The Wizards put up 70 first half points and shot 65 percent for the game. Again – huge. The easy movement of the ball with players cutting and driving to the rim rendered high percentage shots, and it was most refreshing to see Bradley Beal guilty of a few of those kinds of plays. As of late, Beal has used his time wisely against lower quality opponents, and part of that is developing a knack for aggression at the rim. Against the Sixers, Beal established his presence and displayed that aggression early. He also hit a few shots from #PandaRange and knocked down all three of his 3’s. A not so shabby evening for Beal resulted in a 21-point, 7-for-9 shooting stat line. Not so shabby.

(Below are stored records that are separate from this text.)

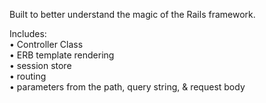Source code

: Built to better understand the magic of the Rails framework.  
  
Includes:  
• Controller Class  
• ERB template rendering  
• session store  
• routing  
• parameters from the path, query string, & request body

Another reason why the Wizards played so comfortably on offense was the welfare of the bench. Kris Humphries, who’s reestablishing his midrange shot, could not have returned to the lineup from his groin injury at a better time. Will Bynum, recently extended through the rest of the season, serviceably spelled Ramon Sessions, getting his hand warmed up to 11 shot attempts, five of which he converted for 10 points. Kevin Seraphin was great. The bench combined for 21-34 shooting and helped storm the Wizards away from any threat of a very potential Sixers comeback.
We don’t even need to get into how well John Wall has performed over the past few games. Nuff said right here:
John Wall assist numbers each of the last 4 games: 12, 15, 18, 14.
— Hoop District (@HoopDistrictDC) April 5, 2015
So, yes, it’s easy to write off Washington’s latest success as the virtue of lenient scheduling. Truth is, you play who the schedule gives you, and you play them accordingly, and that’s merely what the Wizards have done. Along the way, they’ve managed to tune up their offense, replenish some old legs, and best of all, they’ve managed to embrace winning again.